**** LISTED ENTRIES ****

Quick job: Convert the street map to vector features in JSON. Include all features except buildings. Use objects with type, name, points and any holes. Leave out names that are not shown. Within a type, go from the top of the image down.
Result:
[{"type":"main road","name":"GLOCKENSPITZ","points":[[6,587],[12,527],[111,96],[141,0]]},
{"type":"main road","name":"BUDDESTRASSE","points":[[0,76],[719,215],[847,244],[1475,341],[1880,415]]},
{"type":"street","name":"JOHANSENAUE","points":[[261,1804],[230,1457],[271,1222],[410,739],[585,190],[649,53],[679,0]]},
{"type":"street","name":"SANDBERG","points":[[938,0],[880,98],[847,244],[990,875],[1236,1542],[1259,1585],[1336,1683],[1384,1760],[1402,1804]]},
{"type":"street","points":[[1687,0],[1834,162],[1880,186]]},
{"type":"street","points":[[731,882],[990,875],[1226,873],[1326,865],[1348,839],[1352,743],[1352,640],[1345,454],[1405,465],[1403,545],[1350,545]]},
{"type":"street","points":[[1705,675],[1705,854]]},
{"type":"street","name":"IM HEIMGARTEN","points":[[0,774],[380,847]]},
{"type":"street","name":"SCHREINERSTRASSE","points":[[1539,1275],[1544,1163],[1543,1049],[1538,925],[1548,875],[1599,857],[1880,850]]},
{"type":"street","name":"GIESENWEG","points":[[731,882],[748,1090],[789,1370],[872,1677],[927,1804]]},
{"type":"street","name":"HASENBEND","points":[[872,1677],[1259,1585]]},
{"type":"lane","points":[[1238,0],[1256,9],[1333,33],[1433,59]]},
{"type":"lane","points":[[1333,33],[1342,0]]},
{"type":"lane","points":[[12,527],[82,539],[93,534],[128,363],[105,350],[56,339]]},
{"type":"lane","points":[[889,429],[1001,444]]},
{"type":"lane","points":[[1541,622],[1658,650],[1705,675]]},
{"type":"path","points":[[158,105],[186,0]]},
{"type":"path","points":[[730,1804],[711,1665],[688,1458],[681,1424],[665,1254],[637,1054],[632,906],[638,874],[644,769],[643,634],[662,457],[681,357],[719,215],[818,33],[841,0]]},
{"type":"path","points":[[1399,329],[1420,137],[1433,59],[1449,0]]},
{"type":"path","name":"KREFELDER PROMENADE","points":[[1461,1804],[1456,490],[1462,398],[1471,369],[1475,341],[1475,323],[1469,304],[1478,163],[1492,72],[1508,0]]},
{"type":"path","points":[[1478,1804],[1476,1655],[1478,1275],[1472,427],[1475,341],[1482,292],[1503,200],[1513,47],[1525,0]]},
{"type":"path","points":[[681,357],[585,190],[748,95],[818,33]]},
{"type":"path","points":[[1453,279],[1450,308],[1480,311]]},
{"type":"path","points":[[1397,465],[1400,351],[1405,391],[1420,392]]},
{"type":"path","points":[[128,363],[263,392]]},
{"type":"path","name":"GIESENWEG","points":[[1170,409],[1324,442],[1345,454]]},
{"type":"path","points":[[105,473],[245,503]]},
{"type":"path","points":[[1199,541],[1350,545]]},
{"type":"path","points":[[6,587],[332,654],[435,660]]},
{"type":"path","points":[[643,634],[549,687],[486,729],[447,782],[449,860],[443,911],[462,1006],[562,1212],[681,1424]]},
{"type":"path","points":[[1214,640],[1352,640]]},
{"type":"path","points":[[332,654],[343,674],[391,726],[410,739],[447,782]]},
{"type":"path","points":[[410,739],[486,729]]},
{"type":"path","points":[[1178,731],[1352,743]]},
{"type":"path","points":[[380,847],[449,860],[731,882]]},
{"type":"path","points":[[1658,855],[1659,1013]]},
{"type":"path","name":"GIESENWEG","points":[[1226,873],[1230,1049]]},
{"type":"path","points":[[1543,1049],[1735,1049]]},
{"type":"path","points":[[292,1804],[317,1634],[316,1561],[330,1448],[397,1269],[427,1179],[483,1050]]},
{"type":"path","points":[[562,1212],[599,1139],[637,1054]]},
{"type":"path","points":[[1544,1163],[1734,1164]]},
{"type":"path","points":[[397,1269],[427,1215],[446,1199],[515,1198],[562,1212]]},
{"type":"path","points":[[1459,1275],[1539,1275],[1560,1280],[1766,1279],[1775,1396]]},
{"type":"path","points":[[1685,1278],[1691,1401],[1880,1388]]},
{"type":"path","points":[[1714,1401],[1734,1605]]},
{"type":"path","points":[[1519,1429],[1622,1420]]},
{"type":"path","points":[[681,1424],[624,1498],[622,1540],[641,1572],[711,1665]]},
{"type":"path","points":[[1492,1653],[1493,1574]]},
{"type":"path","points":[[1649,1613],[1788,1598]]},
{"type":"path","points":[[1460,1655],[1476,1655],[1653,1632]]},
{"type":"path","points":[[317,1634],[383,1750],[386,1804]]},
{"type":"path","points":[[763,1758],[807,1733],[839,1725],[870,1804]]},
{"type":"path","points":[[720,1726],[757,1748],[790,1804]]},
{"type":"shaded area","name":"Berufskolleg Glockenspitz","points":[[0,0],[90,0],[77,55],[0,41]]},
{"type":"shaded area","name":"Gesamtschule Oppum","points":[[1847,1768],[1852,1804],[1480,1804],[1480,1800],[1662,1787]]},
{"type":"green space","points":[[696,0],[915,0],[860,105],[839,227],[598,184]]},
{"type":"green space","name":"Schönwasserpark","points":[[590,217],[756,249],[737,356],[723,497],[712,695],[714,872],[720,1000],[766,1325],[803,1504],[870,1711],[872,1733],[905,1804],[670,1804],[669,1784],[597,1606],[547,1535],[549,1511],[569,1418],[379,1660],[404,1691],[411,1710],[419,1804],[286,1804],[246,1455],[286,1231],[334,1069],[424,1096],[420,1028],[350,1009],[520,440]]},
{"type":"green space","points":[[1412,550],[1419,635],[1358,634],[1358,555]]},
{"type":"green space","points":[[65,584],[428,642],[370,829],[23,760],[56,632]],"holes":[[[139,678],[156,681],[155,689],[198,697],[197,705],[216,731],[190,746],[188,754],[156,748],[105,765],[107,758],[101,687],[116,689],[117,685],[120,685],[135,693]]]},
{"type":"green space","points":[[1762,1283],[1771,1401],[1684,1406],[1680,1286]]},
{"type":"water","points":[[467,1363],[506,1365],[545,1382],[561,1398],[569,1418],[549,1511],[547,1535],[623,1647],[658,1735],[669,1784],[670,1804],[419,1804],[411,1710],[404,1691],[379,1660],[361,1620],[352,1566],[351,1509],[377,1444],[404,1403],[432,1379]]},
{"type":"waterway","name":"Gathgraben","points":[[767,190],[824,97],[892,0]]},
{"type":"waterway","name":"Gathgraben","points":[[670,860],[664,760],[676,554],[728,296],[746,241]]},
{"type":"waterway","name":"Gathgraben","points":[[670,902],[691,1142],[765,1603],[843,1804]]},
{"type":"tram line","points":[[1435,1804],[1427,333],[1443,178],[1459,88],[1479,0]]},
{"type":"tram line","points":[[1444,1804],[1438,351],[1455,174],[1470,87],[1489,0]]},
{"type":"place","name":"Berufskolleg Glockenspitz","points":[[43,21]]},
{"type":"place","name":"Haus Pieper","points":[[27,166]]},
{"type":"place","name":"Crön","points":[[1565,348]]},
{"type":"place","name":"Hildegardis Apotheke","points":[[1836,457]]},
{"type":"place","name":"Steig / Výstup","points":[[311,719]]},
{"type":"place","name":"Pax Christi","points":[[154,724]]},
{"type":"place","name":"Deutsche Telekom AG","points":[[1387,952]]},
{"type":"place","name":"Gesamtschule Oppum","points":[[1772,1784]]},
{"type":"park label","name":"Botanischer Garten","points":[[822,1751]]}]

****

EXERCISE REQUIREMENTS -> Give an exact copy of all the material above.

FINAL ANSWER ->
Quick job: Convert the street map to vector features in JSON. Include all features except buildings. Use objects with type, name, points and any holes. Leave out names that are not shown. Within a type, go from the top of the image down.
Result:
[{"type":"main road","name":"GLOCKENSPITZ","points":[[6,587],[12,527],[111,96],[141,0]]},
{"type":"main road","name":"BUDDESTRASSE","points":[[0,76],[719,215],[847,244],[1475,341],[1880,415]]},
{"type":"street","name":"JOHANSENAUE","points":[[261,1804],[230,1457],[271,1222],[410,739],[585,190],[649,53],[679,0]]},
{"type":"street","name":"SANDBERG","points":[[938,0],[880,98],[847,244],[990,875],[1236,1542],[1259,1585],[1336,1683],[1384,1760],[1402,1804]]},
{"type":"street","points":[[1687,0],[1834,162],[1880,186]]},
{"type":"street","points":[[731,882],[990,875],[1226,873],[1326,865],[1348,839],[1352,743],[1352,640],[1345,454],[1405,465],[1403,545],[1350,545]]},
{"type":"street","points":[[1705,675],[1705,854]]},
{"type":"street","name":"IM HEIMGARTEN","points":[[0,774],[380,847]]},
{"type":"street","name":"SCHREINERSTRASSE","points":[[1539,1275],[1544,1163],[1543,1049],[1538,925],[1548,875],[1599,857],[1880,850]]},
{"type":"street","name":"GIESENWEG","points":[[731,882],[748,1090],[789,1370],[872,1677],[927,1804]]},
{"type":"street","name":"HASENBEND","points":[[872,1677],[1259,1585]]},
{"type":"lane","points":[[1238,0],[1256,9],[1333,33],[1433,59]]},
{"type":"lane","points":[[1333,33],[1342,0]]},
{"type":"lane","points":[[12,527],[82,539],[93,534],[128,363],[105,350],[56,339]]},
{"type":"lane","points":[[889,429],[1001,444]]},
{"type":"lane","points":[[1541,622],[1658,650],[1705,675]]},
{"type":"path","points":[[158,105],[186,0]]},
{"type":"path","points":[[730,1804],[711,1665],[688,1458],[681,1424],[665,1254],[637,1054],[632,906],[638,874],[644,769],[643,634],[662,457],[681,357],[719,215],[818,33],[841,0]]},
{"type":"path","points":[[1399,329],[1420,137],[1433,59],[1449,0]]},
{"type":"path","name":"KREFELDER PROMENADE","points":[[1461,1804],[1456,490],[1462,398],[1471,369],[1475,341],[1475,323],[1469,304],[1478,163],[1492,72],[1508,0]]},
{"type":"path","points":[[1478,1804],[1476,1655],[1478,1275],[1472,427],[1475,341],[1482,292],[1503,200],[1513,47],[1525,0]]},
{"type":"path","points":[[681,357],[585,190],[748,95],[818,33]]},
{"type":"path","points":[[1453,279],[1450,308],[1480,311]]},
{"type":"path","points":[[1397,465],[1400,351],[1405,391],[1420,392]]},
{"type":"path","points":[[128,363],[263,392]]},
{"type":"path","name":"GIESENWEG","points":[[1170,409],[1324,442],[1345,454]]},
{"type":"path","points":[[105,473],[245,503]]},
{"type":"path","points":[[1199,541],[1350,545]]},
{"type":"path","points":[[6,587],[332,654],[435,660]]},
{"type":"path","points":[[643,634],[549,687],[486,729],[447,782],[449,860],[443,911],[462,1006],[562,1212],[681,1424]]},
{"type":"path","points":[[1214,640],[1352,640]]},
{"type":"path","points":[[332,654],[343,674],[391,726],[410,739],[447,782]]},
{"type":"path","points":[[410,739],[486,729]]},
{"type":"path","points":[[1178,731],[1352,743]]},
{"type":"path","points":[[380,847],[449,860],[731,882]]},
{"type":"path","points":[[1658,855],[1659,1013]]},
{"type":"path","name":"GIESENWEG","points":[[1226,873],[1230,1049]]},
{"type":"path","points":[[1543,1049],[1735,1049]]},
{"type":"path","points":[[292,1804],[317,1634],[316,1561],[330,1448],[397,1269],[427,1179],[483,1050]]},
{"type":"path","points":[[562,1212],[599,1139],[637,1054]]},
{"type":"path","points":[[1544,1163],[1734,1164]]},
{"type":"path","points":[[397,1269],[427,1215],[446,1199],[515,1198],[562,1212]]},
{"type":"path","points":[[1459,1275],[1539,1275],[1560,1280],[1766,1279],[1775,1396]]},
{"type":"path","points":[[1685,1278],[1691,1401],[1880,1388]]},
{"type":"path","points":[[1714,1401],[1734,1605]]},
{"type":"path","points":[[1519,1429],[1622,1420]]},
{"type":"path","points":[[681,1424],[624,1498],[622,1540],[641,1572],[711,1665]]},
{"type":"path","points":[[1492,1653],[1493,1574]]},
{"type":"path","points":[[1649,1613],[1788,1598]]},
{"type":"path","points":[[1460,1655],[1476,1655],[1653,1632]]},
{"type":"path","points":[[317,1634],[383,1750],[386,1804]]},
{"type":"path","points":[[763,1758],[807,1733],[839,1725],[870,1804]]},
{"type":"path","points":[[720,1726],[757,1748],[790,1804]]},
{"type":"shaded area","name":"Berufskolleg Glockenspitz","points":[[0,0],[90,0],[77,55],[0,41]]},
{"type":"shaded area","name":"Gesamtschule Oppum","points":[[1847,1768],[1852,1804],[1480,1804],[1480,1800],[1662,1787]]},
{"type":"green space","points":[[696,0],[915,0],[860,105],[839,227],[598,184]]},
{"type":"green space","name":"Schönwasserpark","points":[[590,217],[756,249],[737,356],[723,497],[712,695],[714,872],[720,1000],[766,1325],[803,1504],[870,1711],[872,1733],[905,1804],[670,1804],[669,1784],[597,1606],[547,1535],[549,1511],[569,1418],[379,1660],[404,1691],[411,1710],[419,1804],[286,1804],[246,1455],[286,1231],[334,1069],[424,1096],[420,1028],[350,1009],[520,440]]},
{"type":"green space","points":[[1412,550],[1419,635],[1358,634],[1358,555]]},
{"type":"green space","points":[[65,584],[428,642],[370,829],[23,760],[56,632]],"holes":[[[139,678],[156,681],[155,689],[198,697],[197,705],[216,731],[190,746],[188,754],[156,748],[105,765],[107,758],[101,687],[116,689],[117,685],[120,685],[135,693]]]},
{"type":"green space","points":[[1762,1283],[1771,1401],[1684,1406],[1680,1286]]},
{"type":"water","points":[[467,1363],[506,1365],[545,1382],[561,1398],[569,1418],[549,1511],[547,1535],[623,1647],[658,1735],[669,1784],[670,1804],[419,1804],[411,1710],[404,1691],[379,1660],[361,1620],[352,1566],[351,1509],[377,1444],[404,1403],[432,1379]]},
{"type":"waterway","name":"Gathgraben","points":[[767,190],[824,97],[892,0]]},
{"type":"waterway","name":"Gathgraben","points":[[670,860],[664,760],[676,554],[728,296],[746,241]]},
{"type":"waterway","name":"Gathgraben","points":[[670,902],[691,1142],[765,1603],[843,1804]]},
{"type":"tram line","points":[[1435,1804],[1427,333],[1443,178],[1459,88],[1479,0]]},
{"type":"tram line","points":[[1444,1804],[1438,351],[1455,174],[1470,87],[1489,0]]},
{"type":"place","name":"Berufskolleg Glockenspitz","points":[[43,21]]},
{"type":"place","name":"Haus Pieper","points":[[27,166]]},
{"type":"place","name":"Crön","points":[[1565,348]]},
{"type":"place","name":"Hildegardis Apotheke","points":[[1836,457]]},
{"type":"place","name":"Steig / Výstup","points":[[311,719]]},
{"type":"place","name":"Pax Christi","points":[[154,724]]},
{"type":"place","name":"Deutsche Telekom AG","points":[[1387,952]]},
{"type":"place","name":"Gesamtschule Oppum","points":[[1772,1784]]},
{"type":"park label","name":"Botanischer Garten","points":[[822,1751]]}]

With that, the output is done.